(Element and box listings)
▶

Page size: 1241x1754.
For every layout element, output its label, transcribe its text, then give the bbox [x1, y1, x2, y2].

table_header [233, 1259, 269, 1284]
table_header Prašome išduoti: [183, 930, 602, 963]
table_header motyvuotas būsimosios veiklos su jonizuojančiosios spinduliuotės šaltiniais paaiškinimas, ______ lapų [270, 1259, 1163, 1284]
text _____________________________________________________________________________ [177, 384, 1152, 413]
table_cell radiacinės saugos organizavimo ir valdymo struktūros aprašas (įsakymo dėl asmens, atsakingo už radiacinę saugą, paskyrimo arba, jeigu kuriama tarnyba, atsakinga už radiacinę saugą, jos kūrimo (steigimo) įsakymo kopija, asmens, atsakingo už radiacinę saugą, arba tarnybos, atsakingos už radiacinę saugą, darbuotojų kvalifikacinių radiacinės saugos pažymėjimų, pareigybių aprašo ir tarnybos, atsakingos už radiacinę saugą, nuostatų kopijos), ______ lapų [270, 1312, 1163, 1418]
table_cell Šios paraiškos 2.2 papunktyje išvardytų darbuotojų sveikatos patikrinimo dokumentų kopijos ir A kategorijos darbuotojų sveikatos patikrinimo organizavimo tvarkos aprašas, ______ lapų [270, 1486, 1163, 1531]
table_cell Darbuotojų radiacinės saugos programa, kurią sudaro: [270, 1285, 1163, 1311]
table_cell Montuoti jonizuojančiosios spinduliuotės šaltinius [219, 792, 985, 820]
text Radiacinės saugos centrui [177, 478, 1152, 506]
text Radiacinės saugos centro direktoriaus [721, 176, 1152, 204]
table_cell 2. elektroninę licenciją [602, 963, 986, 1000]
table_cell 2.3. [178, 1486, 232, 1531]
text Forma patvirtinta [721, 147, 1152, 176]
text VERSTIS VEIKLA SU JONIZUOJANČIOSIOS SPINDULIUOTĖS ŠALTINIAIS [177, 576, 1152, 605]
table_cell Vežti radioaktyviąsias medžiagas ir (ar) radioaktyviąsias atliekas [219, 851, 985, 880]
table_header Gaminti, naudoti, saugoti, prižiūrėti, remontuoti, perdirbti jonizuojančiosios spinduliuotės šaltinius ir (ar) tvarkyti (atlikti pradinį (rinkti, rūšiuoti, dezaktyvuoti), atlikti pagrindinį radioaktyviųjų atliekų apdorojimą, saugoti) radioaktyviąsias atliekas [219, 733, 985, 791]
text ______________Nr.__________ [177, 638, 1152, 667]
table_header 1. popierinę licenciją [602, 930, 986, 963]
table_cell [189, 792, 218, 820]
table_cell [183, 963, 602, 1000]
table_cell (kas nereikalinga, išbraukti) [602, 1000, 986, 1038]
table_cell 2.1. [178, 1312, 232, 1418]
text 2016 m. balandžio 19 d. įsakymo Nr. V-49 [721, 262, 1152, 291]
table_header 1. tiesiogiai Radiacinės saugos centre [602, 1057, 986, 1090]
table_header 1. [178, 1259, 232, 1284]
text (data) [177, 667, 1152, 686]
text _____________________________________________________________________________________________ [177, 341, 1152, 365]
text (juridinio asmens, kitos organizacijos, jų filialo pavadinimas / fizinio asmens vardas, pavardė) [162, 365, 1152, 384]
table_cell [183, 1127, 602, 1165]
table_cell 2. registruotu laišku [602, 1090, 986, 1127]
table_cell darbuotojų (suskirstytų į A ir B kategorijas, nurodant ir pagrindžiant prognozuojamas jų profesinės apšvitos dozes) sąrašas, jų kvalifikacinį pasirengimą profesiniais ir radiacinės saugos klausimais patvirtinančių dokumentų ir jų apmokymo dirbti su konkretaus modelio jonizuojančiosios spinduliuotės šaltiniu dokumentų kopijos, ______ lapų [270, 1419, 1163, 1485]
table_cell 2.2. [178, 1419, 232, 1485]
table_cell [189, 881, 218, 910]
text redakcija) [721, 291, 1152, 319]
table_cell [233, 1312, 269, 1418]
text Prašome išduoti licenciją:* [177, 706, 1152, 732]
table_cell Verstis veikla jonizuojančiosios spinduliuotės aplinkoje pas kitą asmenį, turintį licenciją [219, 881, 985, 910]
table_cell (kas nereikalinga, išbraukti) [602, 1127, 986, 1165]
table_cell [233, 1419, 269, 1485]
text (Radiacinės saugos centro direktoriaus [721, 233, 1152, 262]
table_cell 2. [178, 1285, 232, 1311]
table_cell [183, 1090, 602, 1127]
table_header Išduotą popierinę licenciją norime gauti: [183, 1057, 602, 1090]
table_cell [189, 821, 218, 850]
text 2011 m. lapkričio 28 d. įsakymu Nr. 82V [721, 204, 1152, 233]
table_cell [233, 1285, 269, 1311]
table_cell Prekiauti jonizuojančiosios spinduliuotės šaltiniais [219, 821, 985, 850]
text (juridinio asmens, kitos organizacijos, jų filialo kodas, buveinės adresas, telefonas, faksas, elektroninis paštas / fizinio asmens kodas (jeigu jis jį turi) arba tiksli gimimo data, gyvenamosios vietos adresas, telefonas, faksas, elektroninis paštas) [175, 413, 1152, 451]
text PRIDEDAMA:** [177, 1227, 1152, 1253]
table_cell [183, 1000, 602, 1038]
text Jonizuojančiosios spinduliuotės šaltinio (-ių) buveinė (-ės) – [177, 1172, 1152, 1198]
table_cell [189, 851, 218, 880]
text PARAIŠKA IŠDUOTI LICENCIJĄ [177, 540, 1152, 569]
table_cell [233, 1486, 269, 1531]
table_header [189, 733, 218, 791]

◀

▶ [Problem to solve]:
Rewrite all the records above, changing each "lapų" to "puslapių" and leaving everything else unchanged.

▶ [Reply to the exercise]:
Page size: 1241x1754.
For every layout element, output its label, transcribe its text, then give the bbox [x1, y1, x2, y2].

table_header [233, 1259, 269, 1284]
table_header Prašome išduoti: [183, 930, 602, 963]
table_header motyvuotas būsimosios veiklos su jonizuojančiosios spinduliuotės šaltiniais paaiškinimas, ______ puslapių [270, 1259, 1163, 1284]
text _____________________________________________________________________________ [177, 384, 1152, 413]
table_cell radiacinės saugos organizavimo ir valdymo struktūros aprašas (įsakymo dėl asmens, atsakingo už radiacinę saugą, paskyrimo arba, jeigu kuriama tarnyba, atsakinga už radiacinę saugą, jos kūrimo (steigimo) įsakymo kopija, asmens, atsakingo už radiacinę saugą, arba tarnybos, atsakingos už radiacinę saugą, darbuotojų kvalifikacinių radiacinės saugos pažymėjimų, pareigybių aprašo ir tarnybos, atsakingos už radiacinę saugą, nuostatų kopijos), ______ puslapių [270, 1312, 1163, 1418]
table_cell Šios paraiškos 2.2 papunktyje išvardytų darbuotojų sveikatos patikrinimo dokumentų kopijos ir A kategorijos darbuotojų sveikatos patikrinimo organizavimo tvarkos aprašas, ______ puslapių [270, 1486, 1163, 1531]
table_cell Darbuotojų radiacinės saugos programa, kurią sudaro: [270, 1285, 1163, 1311]
table_cell Montuoti jonizuojančiosios spinduliuotės šaltinius [219, 792, 985, 820]
text Radiacinės saugos centrui [177, 478, 1152, 506]
text Radiacinės saugos centro direktoriaus [721, 176, 1152, 204]
table_cell 2. elektroninę licenciją [602, 963, 986, 1000]
table_cell 2.3. [178, 1486, 232, 1531]
text Forma patvirtinta [721, 147, 1152, 176]
text VERSTIS VEIKLA SU JONIZUOJANČIOSIOS SPINDULIUOTĖS ŠALTINIAIS [177, 576, 1152, 605]
table_cell Vežti radioaktyviąsias medžiagas ir (ar) radioaktyviąsias atliekas [219, 851, 985, 880]
table_header Gaminti, naudoti, saugoti, prižiūrėti, remontuoti, perdirbti jonizuojančiosios spinduliuotės šaltinius ir (ar) tvarkyti (atlikti pradinį (rinkti, rūšiuoti, dezaktyvuoti), atlikti pagrindinį radioaktyviųjų atliekų apdorojimą, saugoti) radioaktyviąsias atliekas [219, 733, 985, 791]
text ______________Nr.__________ [177, 638, 1152, 667]
table_header 1. popierinę licenciją [602, 930, 986, 963]
table_cell [189, 792, 218, 820]
table_cell [183, 963, 602, 1000]
table_cell (kas nereikalinga, išbraukti) [602, 1000, 986, 1038]
table_cell 2.1. [178, 1312, 232, 1418]
text 2016 m. balandžio 19 d. įsakymo Nr. V-49 [721, 262, 1152, 291]
table_header 1. tiesiogiai Radiacinės saugos centre [602, 1057, 986, 1090]
table_header 1. [178, 1259, 232, 1284]
text (data) [177, 667, 1152, 686]
text _____________________________________________________________________________________________ [177, 341, 1152, 365]
text (juridinio asmens, kitos organizacijos, jų filialo pavadinimas / fizinio asmens vardas, pavardė) [162, 365, 1152, 384]
table_cell [183, 1127, 602, 1165]
table_cell 2. registruotu laišku [602, 1090, 986, 1127]
table_cell darbuotojų (suskirstytų į A ir B kategorijas, nurodant ir pagrindžiant prognozuojamas jų profesinės apšvitos dozes) sąrašas, jų kvalifikacinį pasirengimą profesiniais ir radiacinės saugos klausimais patvirtinančių dokumentų ir jų apmokymo dirbti su konkretaus modelio jonizuojančiosios spinduliuotės šaltiniu dokumentų kopijos, ______ puslapių [270, 1419, 1163, 1485]
table_cell 2.2. [178, 1419, 232, 1485]
table_cell [189, 881, 218, 910]
text redakcija) [721, 291, 1152, 319]
table_cell [233, 1312, 269, 1418]
text Prašome išduoti licenciją:* [177, 706, 1152, 732]
table_cell Verstis veikla jonizuojančiosios spinduliuotės aplinkoje pas kitą asmenį, turintį licenciją [219, 881, 985, 910]
table_cell (kas nereikalinga, išbraukti) [602, 1127, 986, 1165]
table_cell [233, 1419, 269, 1485]
text (Radiacinės saugos centro direktoriaus [721, 233, 1152, 262]
table_cell 2. [178, 1285, 232, 1311]
table_cell [183, 1090, 602, 1127]
table_header Išduotą popierinę licenciją norime gauti: [183, 1057, 602, 1090]
table_cell [189, 821, 218, 850]
text 2011 m. lapkričio 28 d. įsakymu Nr. 82V [721, 204, 1152, 233]
table_cell [233, 1285, 269, 1311]
table_cell Prekiauti jonizuojančiosios spinduliuotės šaltiniais [219, 821, 985, 850]
text (juridinio asmens, kitos organizacijos, jų filialo kodas, buveinės adresas, telefonas, faksas, elektroninis paštas / fizinio asmens kodas (jeigu jis jį turi) arba tiksli gimimo data, gyvenamosios vietos adresas, telefonas, faksas, elektroninis paštas) [175, 413, 1152, 451]
text PRIDEDAMA:** [177, 1227, 1152, 1253]
table_cell [183, 1000, 602, 1038]
text Jonizuojančiosios spinduliuotės šaltinio (-ių) buveinė (-ės) – [177, 1172, 1152, 1198]
table_cell [189, 851, 218, 880]
text PARAIŠKA IŠDUOTI LICENCIJĄ [177, 540, 1152, 569]
table_cell [233, 1486, 269, 1531]
table_header [189, 733, 218, 791]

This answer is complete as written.